Into the Labyrinth

Je me suis réveillé en sursaut, les premières lueurs du matin s’infiltrant à travers les rideaux. Ma première pensée a été : “Comment me suis-je retrouvé à Paris, à enquêter sur un meurtre non résolu vieux de 25 ans ? Le karma, la folie, ou les deux. Quoi qu’il en soit, il n’y avait pratiquement aucune chance de découvrir qui avait tué Mario Bachand ce jour-là, le 29 mars 1971, au 46 rue Eugène-Lumeau, dans la banlieue parisienne de Saint-Ouen. Et si par miracle je devais découvrir qui était l’homme et la femme qui l’avaient tué, ils étaient là, quelque part. Des terroristes, ou quelque chose de plus occulte auquel je ne voulais pas trop penser, ils ne seraient pas heureux que je sois sur leur piste.

Début de l’enquête

Toute enquête a un début. Un moment avant, un moment après, et ce mystérieux moment entre les deux. Comme ce moment mystérieux était innocent, après avoir tourné la page d’un document aux Archives nationales du Canada. Il a parlé de trois rencontres. Il s’agissait d’abord du ministre responsable de la GRC, le solliciteur général Jean-Pierre Goyer, du directeur général du service de sécurité de la GRC, John Starnes, et du solliciteur général adjoint, Ernest Côté. La deuxième, entre Goyer et le premier ministre Pierre Trudeau ; La troisième, entre Goyer, Starnes et le commissionnaire de la GRC, William Higgitt. Le sujet des rencontres n’a pas été donné, mais d’après la formulation du témoignage de Starnes, elles concernaient une menace pour la sécurité à l’extérieur du Canada, du Front de Libération du Québec, le FLQ. Les dates des rencontres ? Les 24 et 26 mars 1971.
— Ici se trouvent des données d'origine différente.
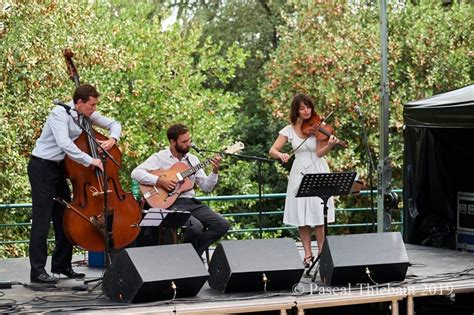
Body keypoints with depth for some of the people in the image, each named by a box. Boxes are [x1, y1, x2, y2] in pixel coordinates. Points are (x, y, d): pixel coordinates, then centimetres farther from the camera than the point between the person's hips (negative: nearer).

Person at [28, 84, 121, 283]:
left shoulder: (87, 115, 3)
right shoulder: (60, 114, -20)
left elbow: (114, 124, 14)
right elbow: (64, 144, -34)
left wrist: (112, 139, -8)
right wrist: (90, 160, -32)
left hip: (59, 168, 8)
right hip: (42, 167, -8)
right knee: (42, 218, -10)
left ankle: (61, 264, 20)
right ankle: (37, 271, -9)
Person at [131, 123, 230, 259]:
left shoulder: (192, 159, 15)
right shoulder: (160, 158, -1)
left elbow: (206, 187, 15)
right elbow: (136, 173, -13)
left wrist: (215, 171, -2)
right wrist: (160, 180, -21)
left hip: (191, 202, 6)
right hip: (171, 204, -6)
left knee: (222, 224, -11)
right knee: (196, 227, -32)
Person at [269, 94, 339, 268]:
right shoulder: (289, 130, 4)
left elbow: (320, 153, -12)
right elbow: (272, 151, -1)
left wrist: (330, 145, -32)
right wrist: (280, 154, -23)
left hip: (318, 173, -2)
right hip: (299, 174, 2)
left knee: (318, 215, -8)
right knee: (301, 215, 0)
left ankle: (322, 252, 0)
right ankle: (308, 253, 7)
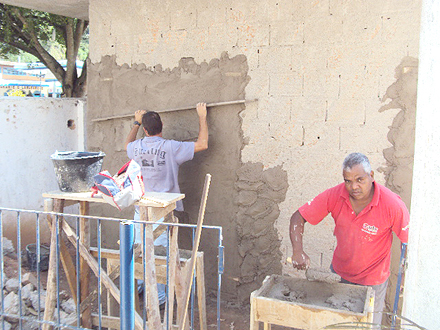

“Je me suis demandé à quoi servaient ces réunions. L’événement terroriste qui avait secoué le Canada – les enlèvements du diplomate britannique James Cross et du ministre québécois Pierre Laporte, ainsi que l’assassinat de Laporte – avait pris fin des mois plus tôt. James Cross était rentré en Grande-Bretagne. Le corps de Pierre Laporte, qui avait été étranglé à mort par ses ravisseurs du FLQ, se trouvait sur sa dernière demeure, dans le cimetière sur les pentes du Mont Royal, surplombant Montréal. Le meurtre de Laporte a tellement horrifié le public québécois que tout soutien restant au FLQ a disparu d’un seul coup.

La menace

Que se passait-il fin mars 1971, à l’étranger, qui pouvait être lié à une menace pour la sécurité provenant d’un FLQ moribond ?

Une chose qui se passait était la visite du premier ministre du Québec Robert Bourassa dans plusieurs pays européens, dont la Grande-Bretagne, l’Italie, la Belgique… et la France.  Robert Bourassa avait été menacé à plusieurs reprises par le FLQ. En particulier, par Mario Bachand, et par un groupe de felquistes à Alger qui s’appelait la Délégation Extérieure du FLQ (DEFLQ). Y a-t-il un lien entre le meurtre de Bachand et le DEFLQ ?

Les comptes-rendus des journaux sur le meurtre de Mario Bachand suggèrent que le FLQ a développé une hostilité contre Bachand en raison de sa personnalité et de son intransigeance. Les récits remontent à plusieurs mois, jusqu’en décembre 1970. Ils étaient liés au DEFLQ.

“Nous verrons cela”, me suis-je dit.

Un plan de recherche

J’ai élaboré un plan de recherche. Tout d’abord, je lirais toute la littérature que je pourrais trouver sur le FLQ, Mario Bachand, et les événements et personnalités qui y sont liés. Ensuite, je demanderais le dossier de la GRC sur Mario Bachand en vertu de la loi canadienne sur l’accès à l’information et la protection des renseignements personnels (AtIP). La GRC aurait certainement des informations importantes sur le meurtre de Mario Bachand. Je choisirais les noms des agents de la GRC et des fonctionnaires canadiens et québécois, les localiserais et les approcherais pour les interroger. Je prendrais tous les faits et les inscrirais dans une chronologie, que j’analyserais pour savoir qui a fait quoi à qui. Y compris qui avait rendu visite à Mario Bachand ce jour-là à Paris, et l’avait abattu.

J’envisageais la chronologie et les informations en général comme un très grand champ de signes que je scannerais et interpréterais.

J’étais sûr que les responsables du meurtre de Bachand avaient déformé les faits, et avaient caché d’autres faits, et que quelque part, d’une manière ou d’une autre, ils avaient commis une erreur. Je trouverais cette erreur, et un nom.